The most remote portion of our flight started south of Bridgeport when we departed from the highway and flew to the east along the northern shoreline of Mono Lake. For about 20 minutes, we were far from roads and communities (15 miles at one point) as we crossed the high plateau towards the remote town of Benton, California. The second reward for the risk of this route was following western side of the White Mountains down to Bishop, California. Lying along the California-Nevada border, the White Mountains rise back up to 14,000 feet. Somewhere there, amongst the many trees dotting the mid-elevations, grow the oldest trees in the world, the Bristlecone Pines. Of course, we weren’t able to pick any out while cruising by at 130 knots, but it was interesting to take their home as a whole. I’ll definitely need to return and survey these peaks on foot.
The first reward was the most spectacular sight of the trip. Ten miles to the east of the lake and 20 miles east of Highway 395, where we turned south toward Benton, we witnessed the snow-capped Sierras reflected in the glass-like surface of Mono Lake. In flight planning, I had worked out that position hoping for the best possible shot and was not disappointed. At 9500, we were only 2500 feet AGL over the high plateau, giving a shallow azimuth on the view. With 60 miles of visibility, we had a beautifully clear depth of field.

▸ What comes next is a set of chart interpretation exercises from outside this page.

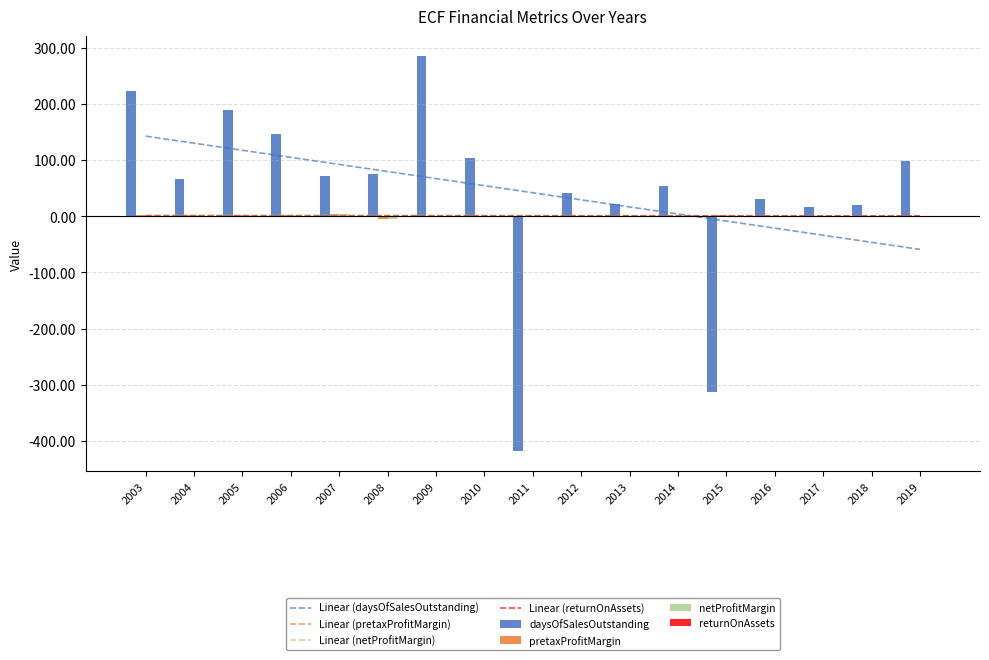

Read the netProfitMargin value at 2015.

1.3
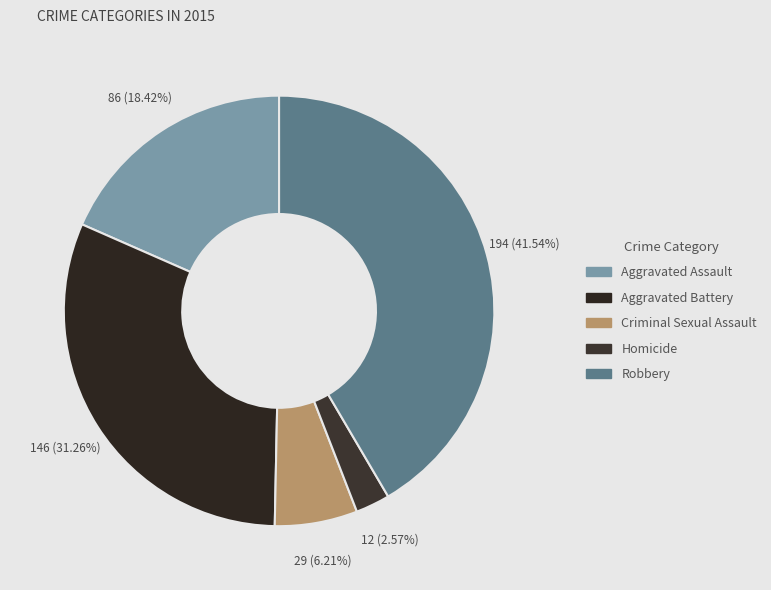

To the nearest percent, what is the difference between the Aggravated Assault and Criminal Sexual Assault slice percentages?

12%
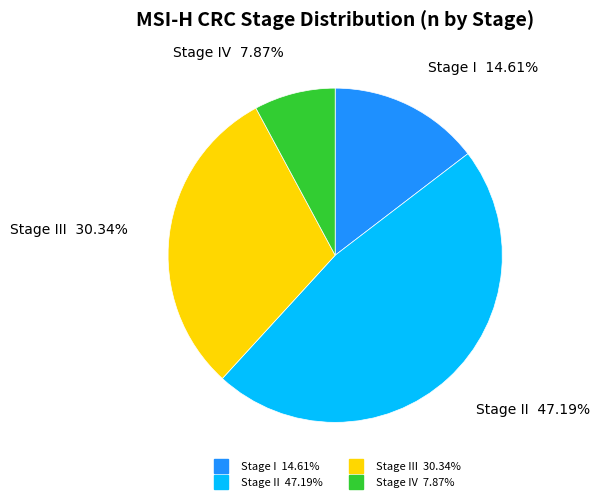

Count the number of slices in the pie.

4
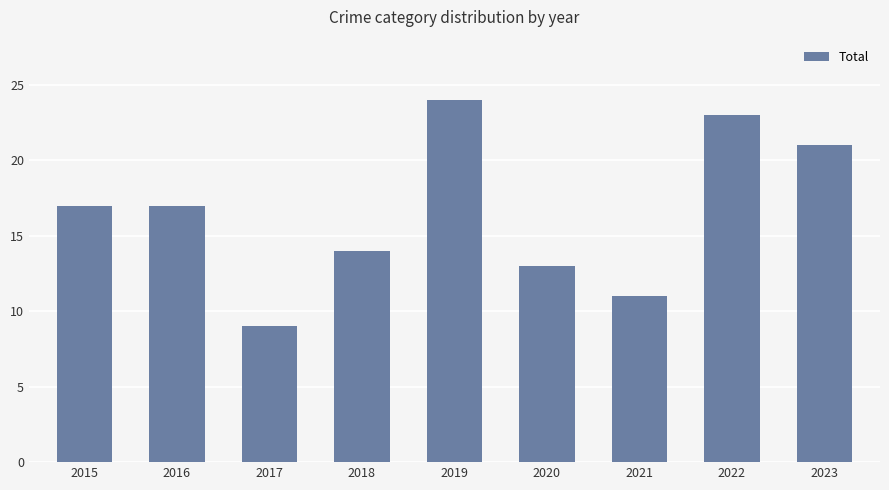

What is the change in value from 2016 to 2022?

+6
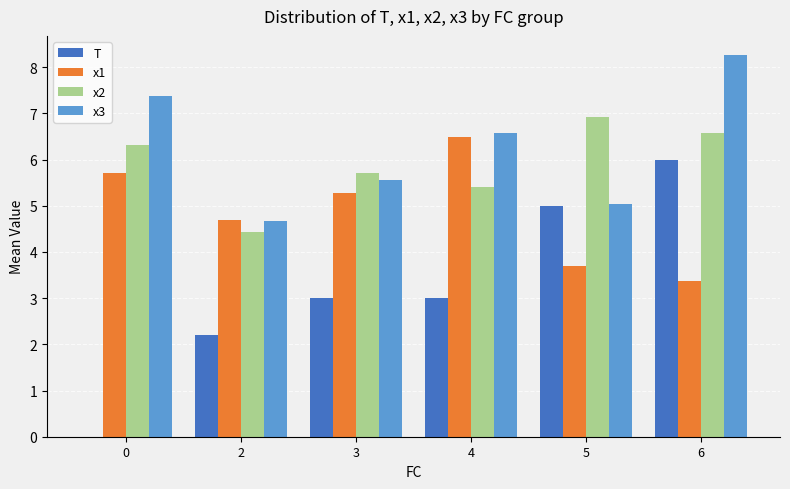

Where is x1 nearest to the value 4?

5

On the ground in Bishop, we debriefed the leg over lunch. We had traveled 295 nautical miles in two hours and 20 minutes aloft and seen some of the greatest natural wonders in the western US. The return to LA down the Owen’s Valley yielded more great views, including the east face of Mt. Whitney, the highest point in the lower 48. The complete trip covered 784 nautical miles in just 6.5 hours aloft. Had Ryan had to drive, he would have spent 10 hours in the car at least, viewing the brake lights of a tractor trailer most of the way. His trip to Merced had given us the opportunity, but we definitely made the most of it.
- My Adventure: circumnavigating the Sierra-Nevada Mountain Range - April 10, 2015
Very enjoyable reading. A flight to duplicate someday. Thanks.
I’ve done the track from Wellington to LA (Whiteman/KWHP) a few times and it is absolutely spectacular. It’s odd to be at 12,500 msl and still be looking UP at the mountains. One thing to bear in mind, the Mono Lake/Mammoth/Owens Valley area can be extra challenging when the prevailing westerlies are blowing hard across the Sierras and then into the White Mountains; two ranges with peaks ranging from 12,000 to 14,000 and separated by 50 miles. The mountain wave and accompanying clear air turbulence can rattle your teeth. This is the route where Steve Fossett crashed and more than one lesser experienced pilot has come to grief.
Awesome stuff Arlo! One of my favorite all-time lazy day (no wind day!) flights of all time is flying from LA to Mammoth, stopping at all the Owens Valley airports along the way.